■ EXERCISE REQUIREMENTS
Reproduce every line of text in the rows below verbatim, leaving out the pictures.

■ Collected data
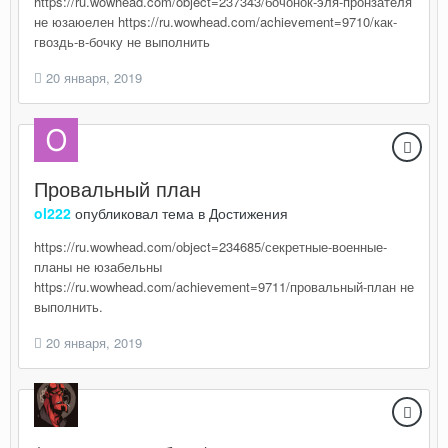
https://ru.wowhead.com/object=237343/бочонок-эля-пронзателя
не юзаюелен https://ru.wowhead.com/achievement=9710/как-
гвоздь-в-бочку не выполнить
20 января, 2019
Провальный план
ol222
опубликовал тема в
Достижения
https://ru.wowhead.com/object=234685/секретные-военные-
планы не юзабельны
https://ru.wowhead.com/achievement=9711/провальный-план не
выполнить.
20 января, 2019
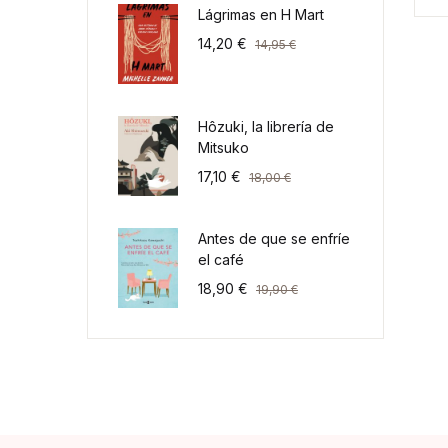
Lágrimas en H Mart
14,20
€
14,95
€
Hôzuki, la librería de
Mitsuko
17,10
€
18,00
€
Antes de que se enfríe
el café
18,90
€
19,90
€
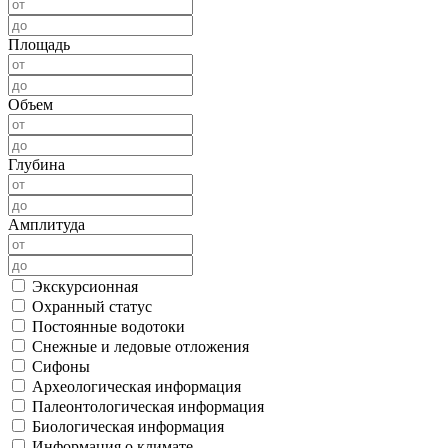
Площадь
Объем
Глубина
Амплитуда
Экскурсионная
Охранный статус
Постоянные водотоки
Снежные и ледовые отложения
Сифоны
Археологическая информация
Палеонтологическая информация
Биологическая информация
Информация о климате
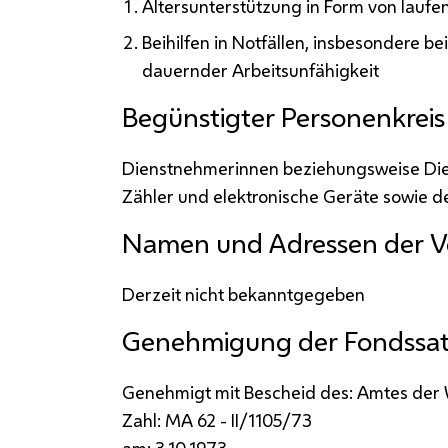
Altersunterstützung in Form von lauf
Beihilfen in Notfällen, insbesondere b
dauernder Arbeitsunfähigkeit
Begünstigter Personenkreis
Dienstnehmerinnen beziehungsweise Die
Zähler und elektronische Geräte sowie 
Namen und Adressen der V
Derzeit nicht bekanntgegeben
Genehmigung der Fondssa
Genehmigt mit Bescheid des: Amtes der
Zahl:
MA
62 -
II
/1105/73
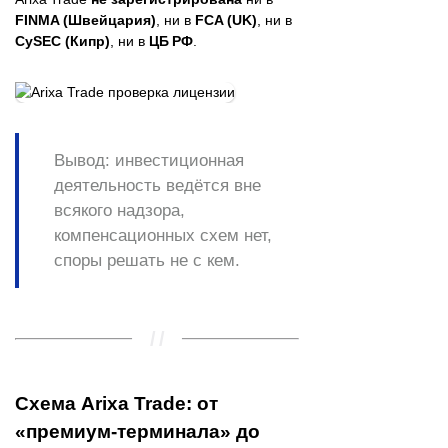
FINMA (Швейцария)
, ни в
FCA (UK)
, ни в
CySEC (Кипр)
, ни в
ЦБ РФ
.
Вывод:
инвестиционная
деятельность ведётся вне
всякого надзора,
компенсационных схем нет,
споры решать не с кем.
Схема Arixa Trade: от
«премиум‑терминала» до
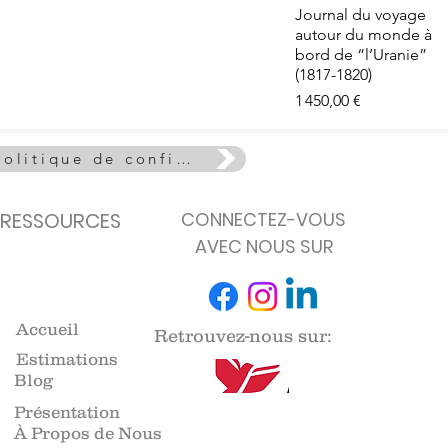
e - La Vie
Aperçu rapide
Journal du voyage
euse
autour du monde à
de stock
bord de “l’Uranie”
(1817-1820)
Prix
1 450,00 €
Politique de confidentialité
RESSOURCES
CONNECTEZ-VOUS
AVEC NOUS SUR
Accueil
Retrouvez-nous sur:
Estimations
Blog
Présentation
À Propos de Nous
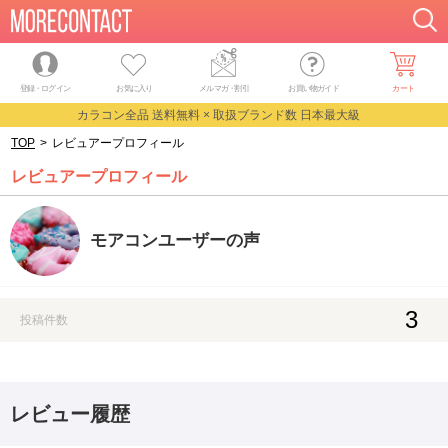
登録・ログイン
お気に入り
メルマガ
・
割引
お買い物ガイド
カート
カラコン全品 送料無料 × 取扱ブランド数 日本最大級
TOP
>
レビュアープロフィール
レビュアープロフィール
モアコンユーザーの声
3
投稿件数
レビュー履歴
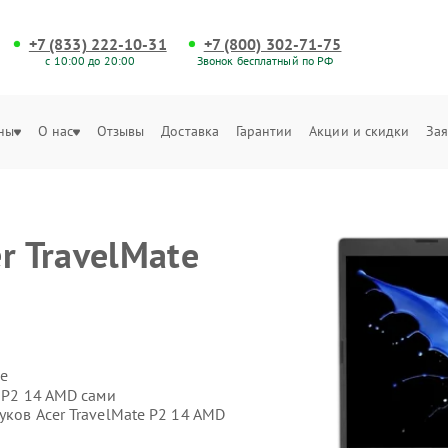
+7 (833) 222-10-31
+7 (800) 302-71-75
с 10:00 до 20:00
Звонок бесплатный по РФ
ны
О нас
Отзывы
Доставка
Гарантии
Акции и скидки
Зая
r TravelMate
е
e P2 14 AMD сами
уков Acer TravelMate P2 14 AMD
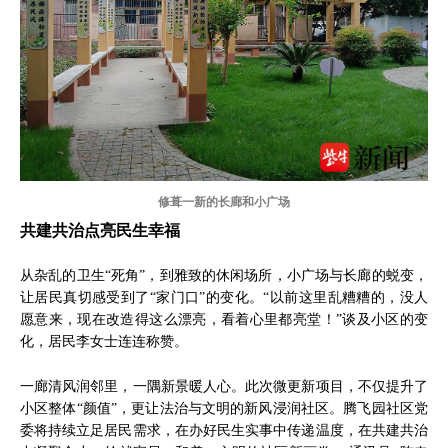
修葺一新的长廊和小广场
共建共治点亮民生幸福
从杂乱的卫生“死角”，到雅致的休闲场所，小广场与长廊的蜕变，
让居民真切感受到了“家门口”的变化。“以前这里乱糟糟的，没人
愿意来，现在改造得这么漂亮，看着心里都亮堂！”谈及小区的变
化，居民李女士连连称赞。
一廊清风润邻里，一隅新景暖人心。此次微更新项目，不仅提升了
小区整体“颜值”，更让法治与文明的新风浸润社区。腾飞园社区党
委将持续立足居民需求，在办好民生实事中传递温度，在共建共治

■ ANSWER TO THIS PROBLEM
https://ru.wowhead.com/object=237343/бочонок-эля-пронзателя
не юзаюелен https://ru.wowhead.com/achievement=9710/как-
гвоздь-в-бочку не выполнить
20 января, 2019
Провальный план
ol222
опубликовал тема в
Достижения
https://ru.wowhead.com/object=234685/секретные-военные-
планы не юзабельны
https://ru.wowhead.com/achievement=9711/провальный-план не
выполнить.
20 января, 2019
Lágrimas en H Mart
14,20
€
14,95
€
Hôzuki, la librería de
Mitsuko
17,10
€
18,00
€
Antes de que se enfríe
el café
18,90
€
19,90
€
Площадь
Объем
Глубина
Амплитуда
Экскурсионная
Охранный статус
Постоянные водотоки
Снежные и ледовые отложения
Сифоны
Археологическая информация
Палеонтологическая информация
Биологическая информация
Информация о климате
Altersunterstützung in Form von lauf
Beihilfen in Notfällen, insbesondere b
dauernder Arbeitsunfähigkeit
Begünstigter Personenkreis
Dienstnehmerinnen beziehungsweise Die
Zähler und elektronische Geräte sowie 
Namen und Adressen der V
Derzeit nicht bekanntgegeben
Genehmigung der Fondssa
Genehmigt mit Bescheid des: Amtes der
Zahl:
MA
62 -
II
/1105/73
FINMA (Швейцария)
, ни в
FCA (UK)
, ни в
CySEC (Кипр)
, ни в
ЦБ РФ
.
Вывод:
инвестиционная
деятельность ведётся вне
всякого надзора,
компенсационных схем нет,
споры решать не с кем.
Схема Arixa Trade: от
«премиум‑терминала» до
e - La Vie
Aperçu rapide
Journal du voyage
euse
autour du monde à
de stock
bord de “l’Uranie”
(1817-1820)
Prix
1 450,00 €
Politique de confidentialité
RESSOURCES
CONNECTEZ-VOUS
AVEC NOUS SUR
Accueil
Retrouvez-nous sur:
Estimations
Blog
Présentation
À Propos de Nous
登録・ログイン
お気に入り
メルマガ
・
割引
お買い物ガイド
カート
カラコン全品 送料無料 × 取扱ブランド数 日本最大級
TOP
>
レビュアープロフィール
レビュアープロフィール
モアコンユーザーの声
3
投稿件数
レビュー履歴
+7 (833) 222-10-31
+7 (800) 302-71-75
с 10:00 до 20:00
Звонок бесплатный по РФ
ны
О нас
Отзывы
Доставка
Гарантии
Акции и скидки
Зая
r TravelMate
е
e P2 14 AMD сами
уков Acer TravelMate P2 14 AMD
修葺一新的长廊和小广场
共建共治点亮民生幸福
从杂乱的卫生“死角”，到雅致的休闲场所，小广场与长廊的蜕变，
让居民真切感受到了“家门口”的变化。“以前这里乱糟糟的，没人
愿意来，现在改造得这么漂亮，看着心里都亮堂！”谈及小区的变
化，居民李女士连连称赞。
一廊清风润邻里，一隅新景暖人心。此次微更新项目，不仅提升了
小区整体“颜值”，更让法治与文明的新风浸润社区。腾飞园社区党
委将持续立足居民需求，在办好民生实事中传递温度，在共建共治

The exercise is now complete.